As COVID-19 surges in South and West, racial disparities in health, economic distress will intensify

As COVID-19 surges in South and West, racial disparities in health, economic distress will intensify

The coronavirus surge in the West and the South is likely going to exacerbate the already vast racial disparities the disease has exposed in the U.S., the Kaiser Family Foundation (KFF) warns. “As of July 8th, we identified 33 states as hotspots (experiencing recent increases in cases and an increasing positivity rate or positivity rate over 10%), 23 of which were in the South and West,” KFF writes of their latest analysis. Communities of color are already facing a higher infection rate, higher hospitalization rate, and a larger death toll—as well as greater economic challenges—than their white counterparts.

KFF researchers predict the surge in the South and West will likely hit Hispanic people particularly hard. That’s because 71% of the nation’s Hispanic population is in the 23 Southern and Western states that are the latest virus hotspots. Likewise in the South, Black people are a much larger share of the population than in the nation as a whole; 31% in Georgia, 34% in Louisiana, and 38% in Mississippi. Furthermore, 59% of Asian people and 62% of American Indian and Alaska Native (AIAN) people live in the states that are now seeing infection rates surging. Altogether, nearly two-thirds of people of color in the U.S. live in these 23 states: 62% of them live there compared to 43% of white people.

While many of these states had relatively few cases prior to the reopening resurgence of the disease, the people of color within these states were more likely to be among those affected. As of July 6, KFF reports: “Black people accounted for a higher share of COVID-19 related deaths compared to their share of the population in 13 of these states that were reporting deaths by race/ethnicity.” Likewise, in 13 states “Hispanic people made up a larger share of cases compared to their share of the population.” In Tennessee and Arkansas, “their share of cases is over three times higher than their share of the population.” And in Arizona, “AIAN people made up 7% of cases and 16% of deaths compared to just 4% of the population” while in Nevada, “Asian people made up 14% of deaths compared to 8% of the population.”

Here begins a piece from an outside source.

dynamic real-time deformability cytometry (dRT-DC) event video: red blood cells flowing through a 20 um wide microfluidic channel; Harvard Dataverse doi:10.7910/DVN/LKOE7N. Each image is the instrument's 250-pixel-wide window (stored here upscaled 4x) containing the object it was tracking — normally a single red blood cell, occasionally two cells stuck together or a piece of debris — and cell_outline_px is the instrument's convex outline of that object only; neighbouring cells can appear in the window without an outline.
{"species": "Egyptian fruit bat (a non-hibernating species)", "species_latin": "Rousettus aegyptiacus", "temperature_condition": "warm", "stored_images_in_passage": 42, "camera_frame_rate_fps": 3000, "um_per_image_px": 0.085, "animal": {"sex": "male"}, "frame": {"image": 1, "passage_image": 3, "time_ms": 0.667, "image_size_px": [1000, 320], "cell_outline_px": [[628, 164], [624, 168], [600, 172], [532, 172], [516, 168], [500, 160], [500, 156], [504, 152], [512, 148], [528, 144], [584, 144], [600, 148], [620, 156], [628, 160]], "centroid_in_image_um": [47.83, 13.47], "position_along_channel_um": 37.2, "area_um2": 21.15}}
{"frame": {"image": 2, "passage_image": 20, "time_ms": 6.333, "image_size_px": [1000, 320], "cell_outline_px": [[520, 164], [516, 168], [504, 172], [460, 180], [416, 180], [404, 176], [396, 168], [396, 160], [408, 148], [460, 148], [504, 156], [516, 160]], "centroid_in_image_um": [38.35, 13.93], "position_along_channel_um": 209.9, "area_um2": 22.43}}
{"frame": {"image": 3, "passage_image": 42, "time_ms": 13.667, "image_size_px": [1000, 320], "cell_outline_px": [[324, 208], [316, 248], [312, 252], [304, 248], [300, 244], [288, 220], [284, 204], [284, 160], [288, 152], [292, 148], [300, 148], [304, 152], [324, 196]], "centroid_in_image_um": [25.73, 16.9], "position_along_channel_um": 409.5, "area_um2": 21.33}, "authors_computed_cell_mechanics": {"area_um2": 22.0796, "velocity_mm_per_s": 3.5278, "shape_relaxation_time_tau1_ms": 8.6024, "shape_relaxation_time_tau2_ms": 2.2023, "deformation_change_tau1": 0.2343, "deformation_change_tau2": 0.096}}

People of color are many of the essential workers who’ve had no choice but to expose themselves to the disease. They are likelier to be fearful of or have difficulties in accessing services in their communities—especially immigrant families because of Trump’s immigration policies. Because of underlying health conditions that come with living in this society as a person of color, they are more likely to experience serious illness if they contract the virus.

Finally, eight out of the 23 states now emerging as hotspots haven’t implemented Medicaid expansion, so access to care for all of their low-income residents, and disproportionately those of color, is in general awful. When we finally shake the disease (and the disease that is Trump and a Republican Senate), there should be health care for everybody. And right now, it means doing whatever we can to force Congress into addressing health inequity now. Also, put on a mask.